In short, it is likely privilege planning will happen earlier, and arbitrators may address it at the outset.
Machine-Generated Evidence: A New Rule For Automated Expertise
The proposed new Federal Rule of Evidence 707 is still in the public-comment period. So far, it reflects a growing need to address machine-generated material that resembles expert reasoning.
Some of my technically savvy colleagues would here point out that what we now call artificial intelligence based on machine learning is not new at all. It has been around for a long time, playing chess and helping to fly airplanes, among other things. But AI has come into prominence fairly recently and has generated plenty of issues as it has become more widely adopted.
The draft rule directs courts to evaluate such evidence under the same reliability framework as Rule 702, governing expert testimony. If the machine output performs expert-like analysis, it must be shown to be reliable in the same way.
Arbitrators are not bound by the federal rules of evidence. Many of us actively resist allowing them to govern our arbitrations unless the arbitration clause says otherwise. Yet, those rules often provide useful guidance for handling technically complex evidence. As machine learning and automated analysis continue to creep into commercial disputes, arbitrators will need structured ways to evaluate them. Rule 707 provides a starting point.
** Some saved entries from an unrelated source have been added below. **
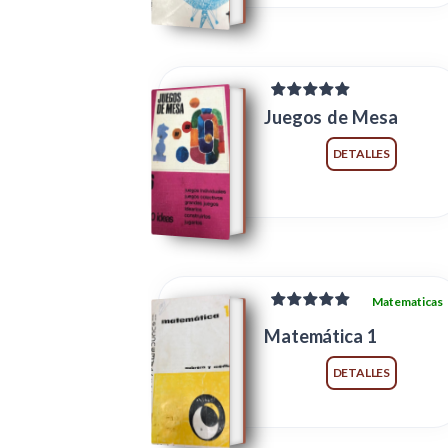
Juegos de Mesa
DETALLES
Matematicas
Matemática 1
DETALLES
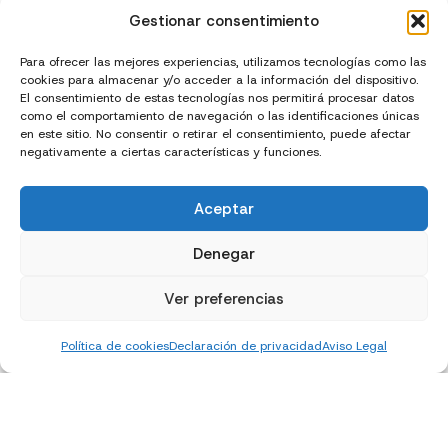
Gestionar consentimiento
Para ofrecer las mejores experiencias, utilizamos tecnologías como las
cookies para almacenar y/o acceder a la información del dispositivo.
El consentimiento de estas tecnologías nos permitirá procesar datos
Inicio
Laia
Nutrición
Cocina
Recetas
como el comportamiento de navegación o las identificaciones únicas
en este sitio. No consentir o retirar el consentimiento, puede afectar
negativamente a ciertas características y funciones.
Yoga
Contacto
Aceptar
Denegar
Ver preferencias
Política de cookies
Declaración de privacidad
Aviso Legal
Creado con
y
por
El Chico del Marketing
Política de privacidad
Política de cookies (UE)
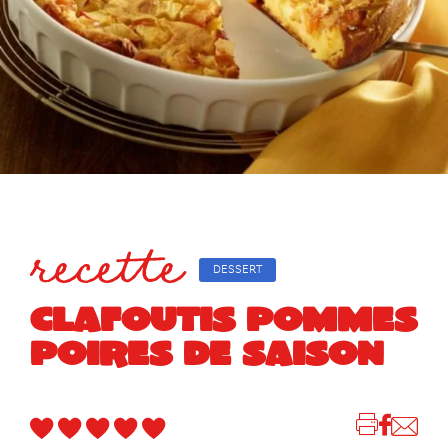
recette
DESSERT
CLAFOUTIS POMMES
POIRES DE SAISON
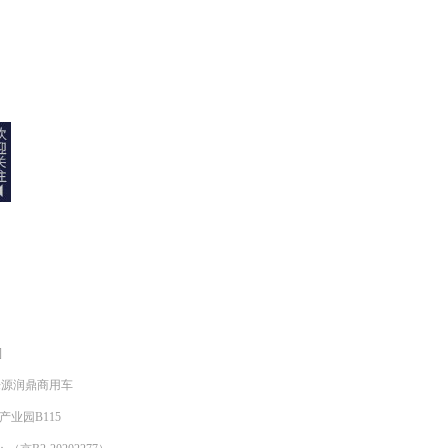
]
明来源润鼎商用车
产业园B115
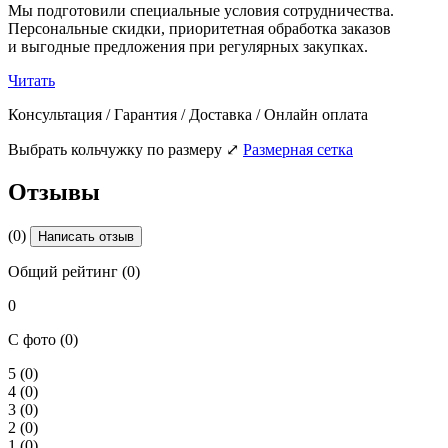
Мы подготовили специальные условия сотрудничества.
Персональные скидки, приоритетная обработка заказов
и выгодные предложения при регулярных закупках.
Читать
Консультация / Гарантия / Доставка / Онлайн оплата
Выбрать кольчужку по размеру
⤢
Размерная сетка
Отзывы
(0)
Написать отзыв
Общий рейтинг (0)
0
С фото (0)
5
(0)
4
(0)
3
(0)
2
(0)
1
(0)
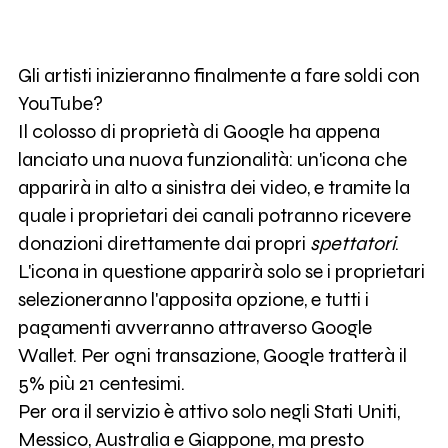
Gli artisti inizieranno finalmente a fare soldi con
YouTube?
Il colosso di proprietà di Google ha appena
lanciato una nuova funzionalità: un'icona che
apparirà in alto a sinistra dei video, e tramite la
quale i proprietari dei canali potranno ricevere
donazioni direttamente dai propri
spettatori
.
L'icona in questione apparirà solo se i proprietari
selezioneranno l'apposita opzione, e tutti i
pagamenti avverranno attraverso Google
Wallet. Per ogni transazione, Google tratterà il
5% più 21 centesimi.
Per ora il servizio è attivo solo negli Stati Uniti,
Messico, Australia e Giappone, ma presto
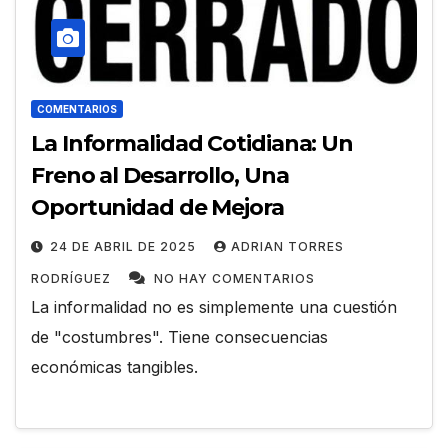
COMENTARIOS
La Informalidad Cotidiana: Un
Freno al Desarrollo, Una
Oportunidad de Mejora
24 DE ABRIL DE 2025
ADRIAN TORRES
RODRÍGUEZ
NO HAY COMENTARIOS
La informalidad no es simplemente una cuestión
de "costumbres". Tiene consecuencias
económicas tangibles.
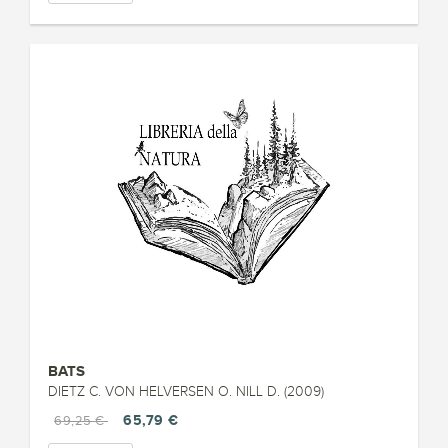
BATS
DIETZ C. VON HELVERSEN O. NILL D. (2009)
65,79 €
69,25 €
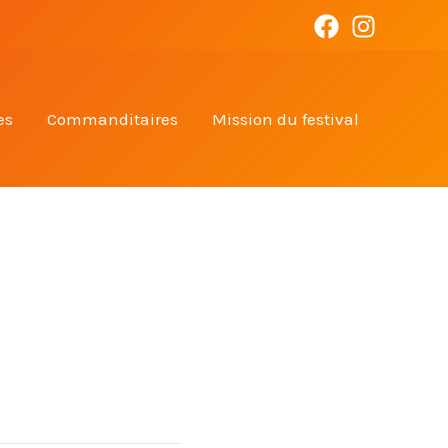
es
Commanditaires
Mission du festival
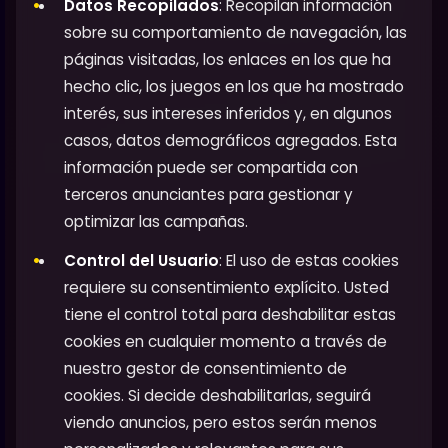
Datos Recopilados
: Recopilan información
sobre su comportamiento de navegación, las
páginas visitadas, los enlaces en los que ha
hecho clic, los juegos en los que ha mostrado
interés, sus intereses inferidos y, en algunos
casos, datos demográficos agregados. Esta
información puede ser compartida con
terceros anunciantes para gestionar y
optimizar las campañas.
Control del Usuario
: El uso de estas cookies
requiere su consentimiento explícito. Usted
tiene el control total para deshabilitar estas
cookies en cualquier momento a través de
nuestro gestor de consentimiento de
cookies. Si decide deshabilitarlas, seguirá
viendo anuncios, pero estos serán menos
That does not mean arbitrators will exclude these materials. Arbitrators tend to admit evidence freely and weigh it later. After all they are not charged with protecting jurors from unreliable evidence as judges are. They are charged with weighing the evidence the parties present. They may allow it and believe it. Or they may allow it, find it unreliable, and give it no weight at all.
Still, proposed Rule 707 would give arbitrators some criteria for assessing reliability. It will also encourage parties to provide more foundation when they rely on algorithmic or AI-driven exhibits. Arbitrators never were likely to rely on an unexplained “black box” printout, but the rule provides guidance to lawyers too, helping to put everyone on the same page.
In short, if adopted, Rule 707 will likely shape arbitration more than might be expected of a rule that doesn’t even apply in arbitration—not through compulsion, but through practical influence.
Practical Adjustment
None of these developments changes arbitration’s fundamentals. Arbitrators will remain free to tailor discovery, relax formalities, and admit evidence flexibly. But the federal rules still serve as kind of a procedural influence.
Subpoenas may become easier to enforce—especially for remote testimony—if the proposed Rule 45 amendment is ultimately adopted. Privilege-log expectations may shift to the front of the case under the new Rules 16 and 26. And machine-generated evidence may soon be governed by more uniform reliability standards as Rule 707 works its way through the comment process.
Arbitration practice evolves in increments. These federal changes—some already final, others still on the horizon—will likely be part of that evolution. So, it’s worth paying attention to them.